The roles of Russia and China

Turnell didn’t observe any Russian involvement in the early days of the NLD government but later noticed Russia’s ties with the Myanmar military, which Moscow supplied with advanced weapons such as fighter aircraft. It also provided training and other support to Myanmar’s military in cyber warfare. “In terms of our economic reform efforts, Russia was a malign influence throughout,” Turnell observes.

In his view, China was “the most secretive and troublesome of all the donor countries” in the NLD era. He writes, “China’s assistance was mostly in the form of self-interested ‘mega projects’ that were at least partly about securing for itself key resources, trade routes, strategically located ports and other geo-politically important assets.”

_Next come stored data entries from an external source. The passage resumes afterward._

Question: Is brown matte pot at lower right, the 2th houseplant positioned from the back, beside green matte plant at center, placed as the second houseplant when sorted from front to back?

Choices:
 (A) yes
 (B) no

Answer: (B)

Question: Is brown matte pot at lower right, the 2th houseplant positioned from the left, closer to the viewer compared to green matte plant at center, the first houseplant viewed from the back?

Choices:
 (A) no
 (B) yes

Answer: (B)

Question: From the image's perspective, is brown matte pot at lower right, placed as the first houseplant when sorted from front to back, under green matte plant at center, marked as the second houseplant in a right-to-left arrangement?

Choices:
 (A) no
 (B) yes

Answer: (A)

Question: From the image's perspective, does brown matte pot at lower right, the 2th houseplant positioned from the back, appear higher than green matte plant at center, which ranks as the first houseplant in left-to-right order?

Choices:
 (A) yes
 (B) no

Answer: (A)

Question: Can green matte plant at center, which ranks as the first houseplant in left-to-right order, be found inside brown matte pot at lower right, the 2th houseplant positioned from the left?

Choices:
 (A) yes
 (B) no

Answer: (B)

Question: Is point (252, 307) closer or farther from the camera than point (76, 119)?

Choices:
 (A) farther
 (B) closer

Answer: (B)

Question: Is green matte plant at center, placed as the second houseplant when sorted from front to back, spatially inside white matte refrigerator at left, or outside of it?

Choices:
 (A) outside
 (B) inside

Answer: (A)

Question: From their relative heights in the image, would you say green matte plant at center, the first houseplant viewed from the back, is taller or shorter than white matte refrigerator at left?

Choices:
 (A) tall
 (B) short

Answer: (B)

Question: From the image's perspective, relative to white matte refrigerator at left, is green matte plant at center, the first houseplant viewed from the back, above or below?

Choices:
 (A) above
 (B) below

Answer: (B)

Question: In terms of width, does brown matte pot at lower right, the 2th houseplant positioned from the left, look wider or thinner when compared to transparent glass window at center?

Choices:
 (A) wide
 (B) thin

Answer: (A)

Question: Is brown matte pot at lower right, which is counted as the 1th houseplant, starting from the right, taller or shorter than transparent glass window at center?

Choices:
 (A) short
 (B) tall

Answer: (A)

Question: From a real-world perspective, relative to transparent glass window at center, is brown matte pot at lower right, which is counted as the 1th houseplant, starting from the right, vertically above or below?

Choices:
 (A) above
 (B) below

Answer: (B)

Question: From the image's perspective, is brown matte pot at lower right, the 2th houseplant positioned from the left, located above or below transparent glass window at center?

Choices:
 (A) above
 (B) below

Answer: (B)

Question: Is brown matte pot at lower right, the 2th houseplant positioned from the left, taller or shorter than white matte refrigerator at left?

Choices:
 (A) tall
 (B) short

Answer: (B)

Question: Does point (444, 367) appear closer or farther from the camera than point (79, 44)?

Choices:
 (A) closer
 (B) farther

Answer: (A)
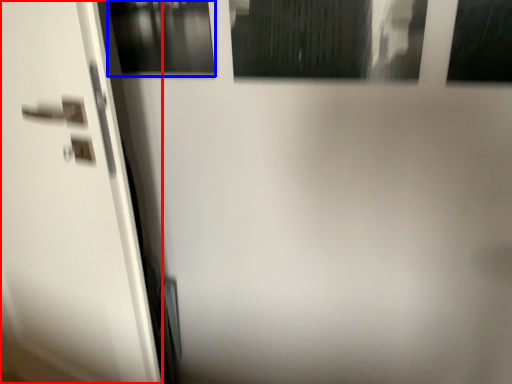
Question: Among these objects, which one is nearest to the camera, screen door (highlighted by a red box) or window (highlighted by a blue box)?

Choices:
 (A) screen door
 (B) window

Answer: (A)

Turnell prepared a memo for the State Counselor in 2018 regarding China’s Belt and Road Initiative (BRI) projects, stating that “BRI funding was invariably in the form of loans rather than grants; that these loans were usually at commercial rates of interest; were repayable in ‘hard currencies’, usually US dollars regardless of whether any part of the loan itself was issued in dollars; required some sort of sovereign guarantee irrespective of actual counterparties; and were usually employed in funding capital-intensive projects that created little in the way of local employment but were highly profitable for Chinese State-owned enterprises.”

[…]

Escaping China’s debt trap

Myanmar’s economic reformers were well aware that the cost of US$10 billion for the Kyaukphyu deep-sea port project in Rakhine State—part of China’s BRI—was much too big for Myanmar’s needs and the debt too large for Myanmar to cope with, Turnell observes. “Kyaukphyu unquestionably made strategic sense to China (a port on the Indian Ocean; an alternative to the Malacca Straits) and brought certain economic benefits too. For Myanmar, it made little sense.”

[…]

Turnell’s book explains not only the rough road faced by Myanmar’s economic reform, but also the conundrums of democratic decentralization under an elected civilian government as the military sought to maintain the status quo.